As we have noted on One Step sister site RenewEconomy, Queensland is keen to get the ball rolling on large-scale renewables – an area in which it is currently seriously lacking – to meet its 50 per cent by 2030 target.
Queensland has no large scale wind farms, apart from a 12MW installation at Windy Hill. However there are several projects in the pipeline, including the giant 1,200MW wind-solar hybrid plant proposed for the Kennedy project, and a large pipeline of large scale solar projects.
In a draft document opened to public consultation this week, the Palaszczuk government said the new code and guildeline would provide a “statewide, consistent, whole-of-government approach” to the assessment and regulation of wind farm development, in line with its “strong interest” in increasing the production and use of renewable energy.
The government – which recently “called in” a large-scale solar proposal in the state’s sugar-cane growing region, heading off a potentially long and costly legal challenge by a local farmer – said that few local government planning schemes included provisions to address the complex characteristics specific to wind farms.

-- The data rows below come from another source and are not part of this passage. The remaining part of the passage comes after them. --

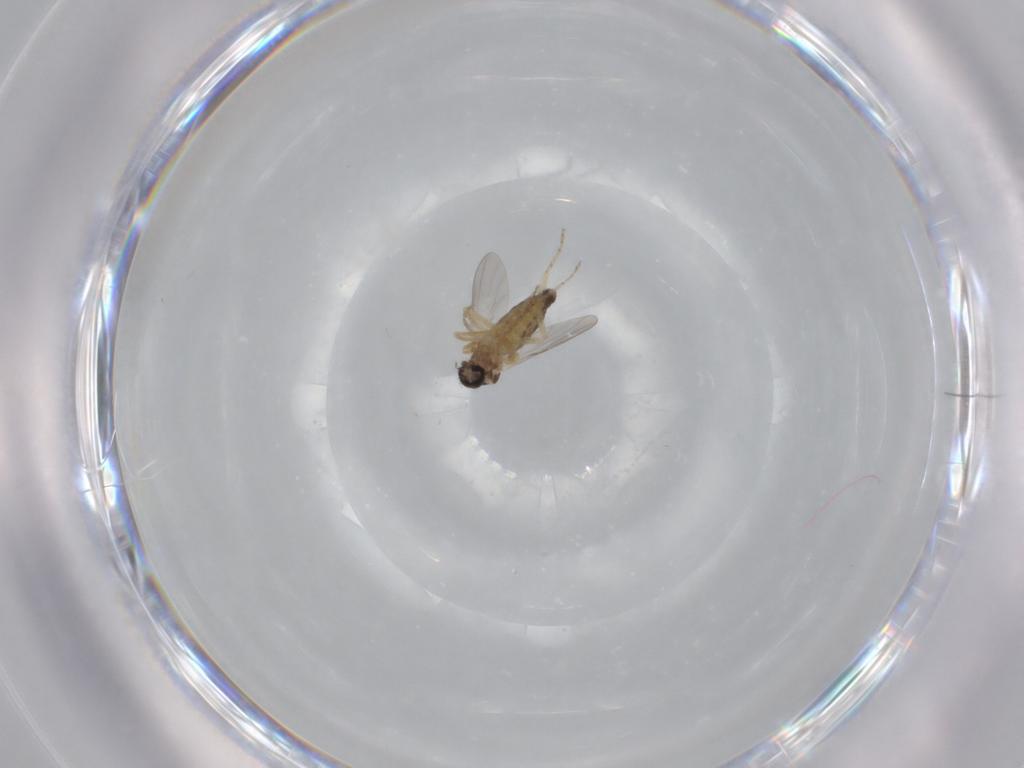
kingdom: Animalia
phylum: Arthropoda
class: Insecta
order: Diptera
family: Ceratopogonidae
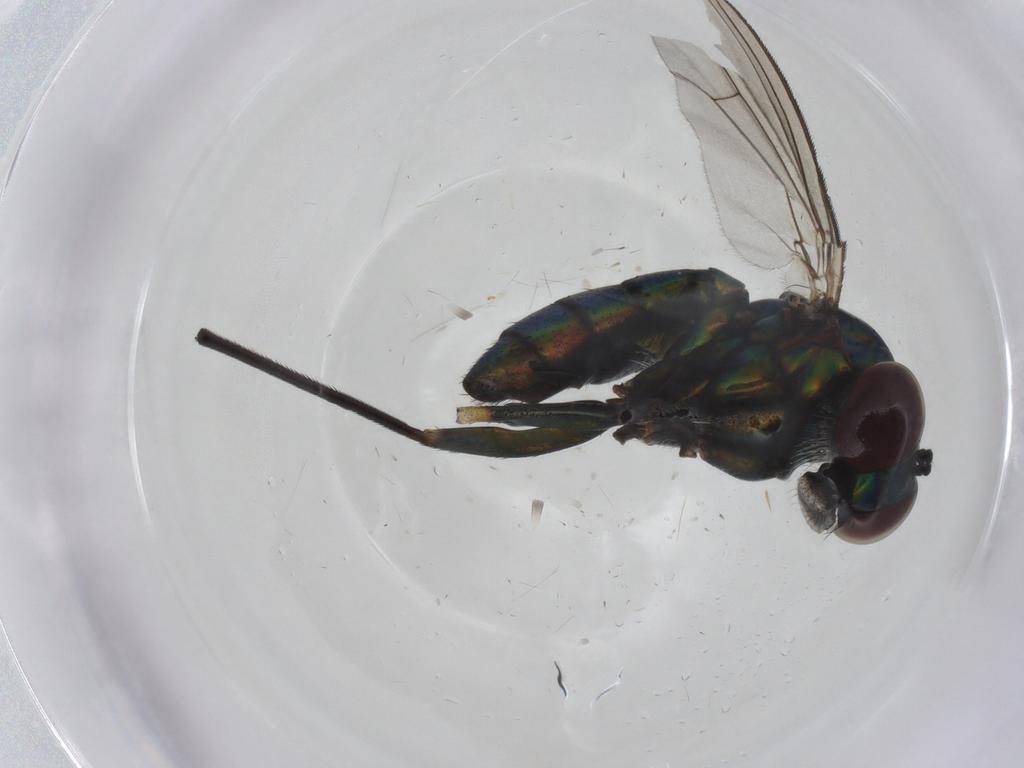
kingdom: Animalia
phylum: Arthropoda
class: Insecta
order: Diptera
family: Dolichopodidae
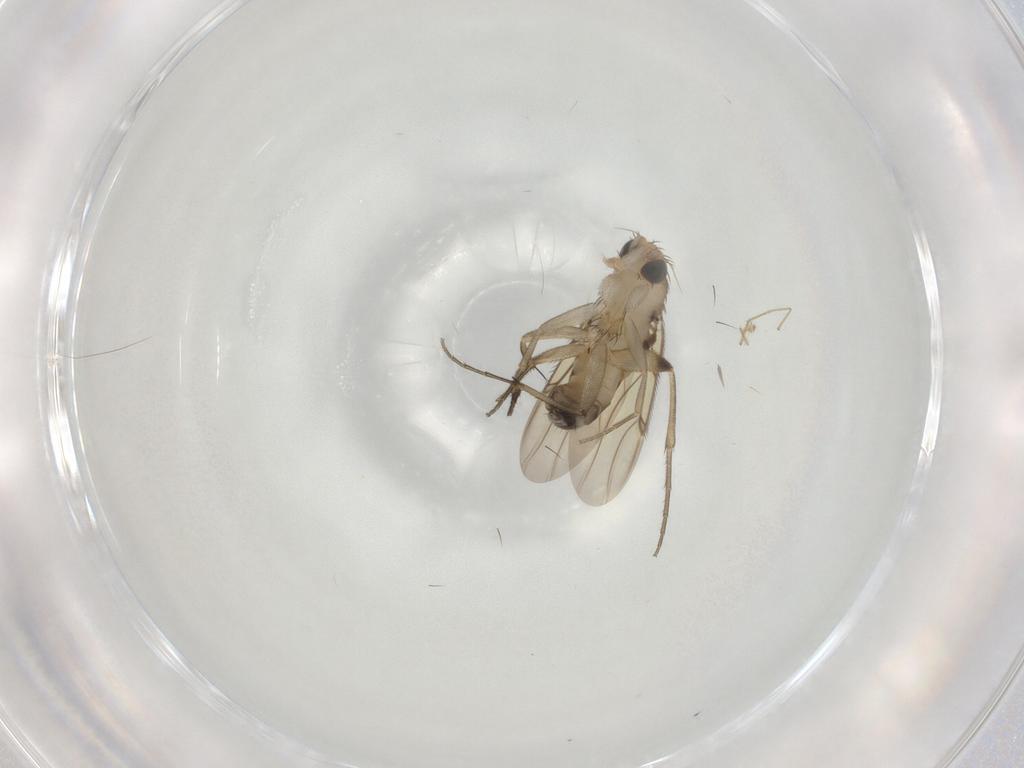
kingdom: Animalia
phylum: Arthropoda
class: Insecta
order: Diptera
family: Phoridae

It said that increasing interest in wind farm development in recent years had highlighted a need for a more consistent approach to assessment and regulation across the state, as well as clearer guidelines for developers, as they prepare their proposals.
“Under the new code, wind farm development will be carefully considered against the State’s core objectives to achieve a liveable, sustainable and prosperous Queensland,” a draft summary says.
And after the federal government’s appointment of a Wind Farm Commissioner, it gives a nod to community health and safety, saying that the new code and guideline will “assess and consider all potential adverse impacts as a result of wind farm developments, and ensure that these impacts are avoided or mitigated.”
The code will also require wind farm development applicants to notify the public of their intentions, and allow for the community to comment.
The draft – a revision of an early proposal, tabled in April – will be open for submissions for a period of eight weeks, until 5pm on Friday November 20.
The code and guideline are then expected to come into effect, with inclusion in the State Development Assessment Provisions, in early 2016.